Intervention et placement par le DPJ en dernier recours
Dossier: Protection de l'enfance
Invariablement, faire face à un signalement auprès du Directeur de la protection de la jeunesse (DPJ) demeure traumatisant pour des parents. Et, il ne s'avère pas plus évident d'admettre certains torts dans l'éducation donnée à leurs enfants. Toutefois, ce service social se veut avant tout un outil pour se reprendre en main, afin de maintenir les jeunes dans leur milieu de vie familial. Le placement reste l'ultime recours.
«Il n'est pas aisé de s'entendre avec des parents déçus et réfractaires à ce qu'on intervienne dans leur sphère. Mais, une fois que l'intervention est comprise et que des efforts mutuels sont entrepris, les choses évoluent majoritairement pour le mieux. Notre action est toujours dictée par le meilleur intérêt de l'enfant. C'est le fondement de mon mandat», explique en entrevue le DPJ pour la région de Québec, Daniel Côté.

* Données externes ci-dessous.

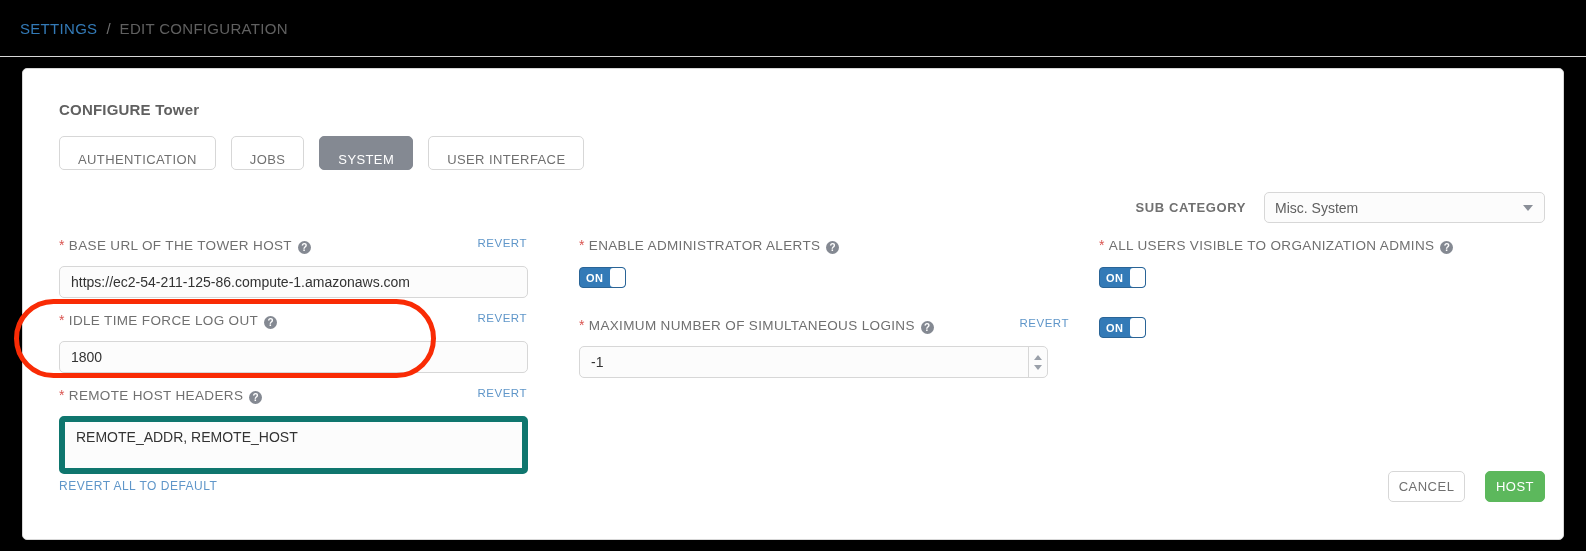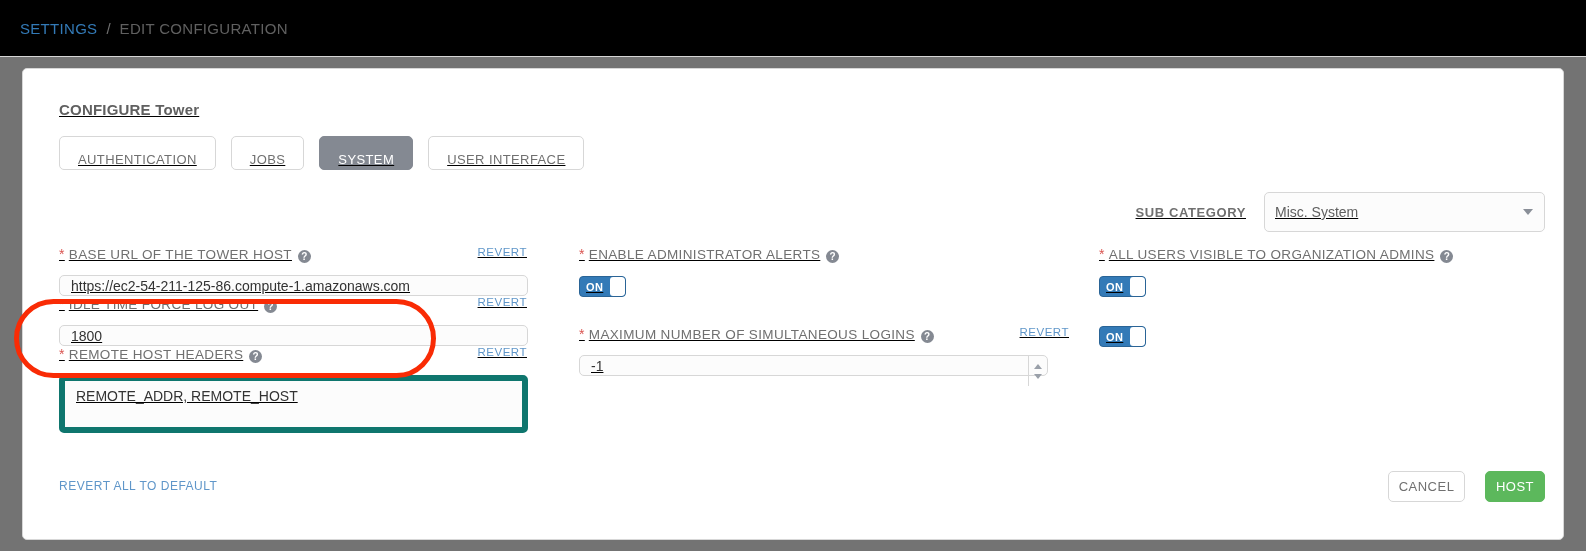--- a/index.html
+++ b/index.html
@@ -40,10 +40,9 @@
 
   
   .page-body {
-    background: #737373;
+    background: #000000;
     height: 494px;
     padding: 11px 22px 0 22px;
-    text-decoration: underline;
   }
 
   .card {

Celui-ci veut couper court à toute présomption malveillante de la part d'une minorité de parents amers devant une réprimande vécue comme une intrusion de l'État. «Je comprends les motivations humaines derrière de tels braquages, dit-il. Toutefois, le DPJ et le Centre jeunesse régional ne peuvent être qualifiés d'arracheurs d'enfants, puisque de multiples mesures sont mises en place avant d'aboutir à une décision de placement. Le processus se fait en plusieurs étapes, auxquelles participent parents et enfants.»

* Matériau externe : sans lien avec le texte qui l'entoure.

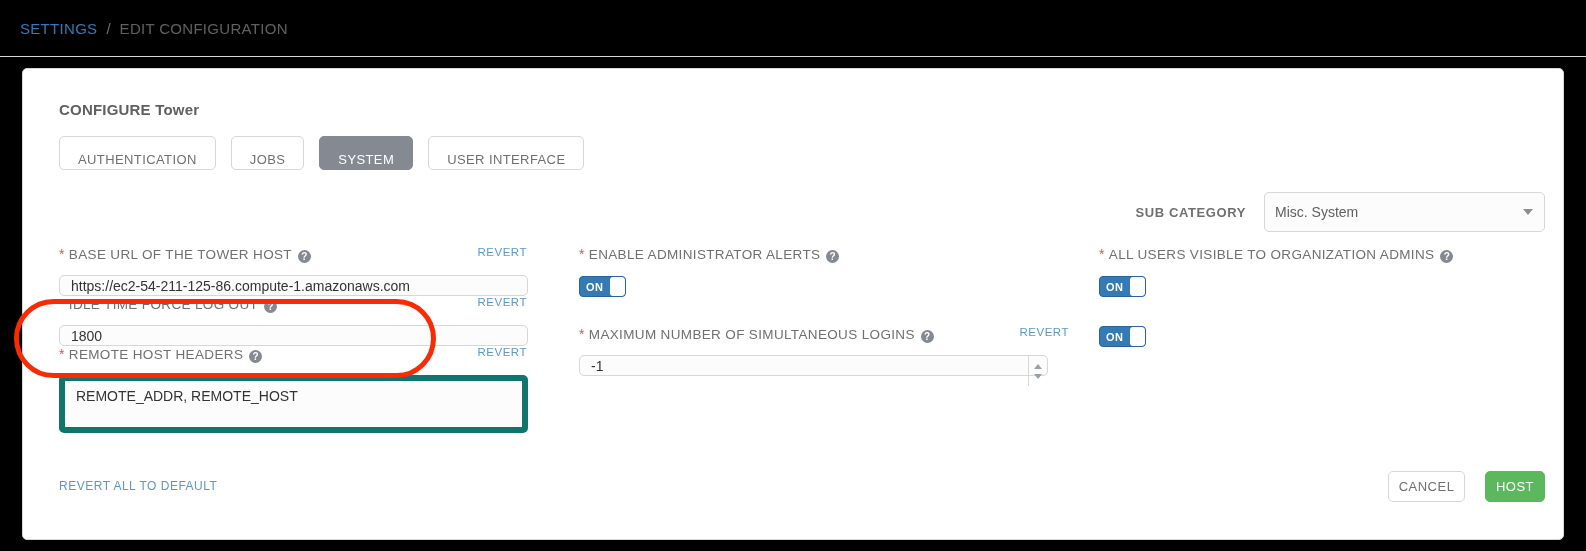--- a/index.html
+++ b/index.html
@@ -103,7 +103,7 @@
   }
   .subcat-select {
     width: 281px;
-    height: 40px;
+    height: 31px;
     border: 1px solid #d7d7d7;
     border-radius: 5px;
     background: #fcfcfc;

Selon M. Côté, un parent aux prises avec des problèmes de comportement, de consommation, de violence, d'abus ou autres se voit offrir toutes les opportunités de s'en sortir et de conserver la garde de son ou ses enfants. «Cependant, ajoute le DPJ, il y a des limites dans le temps. On ne peut laisser perdurer une situation qui met en péril le développement de l'enfant. Un an dans la vie d'un petit de deux ans équivaut à la moitié de sa vie! Certes, les adultes sont libres de leur destinée, mais on ne peut mettre un enfant sur pause en attendant indéfiniment. Pendant que le parent biologique ne remplit pas son rôle, il y a quelqu'un qui s'en occupe. Et, avec le temps, il se crée de nouveaux liens d'attachement significatifs avec cette ressource d'accueil.»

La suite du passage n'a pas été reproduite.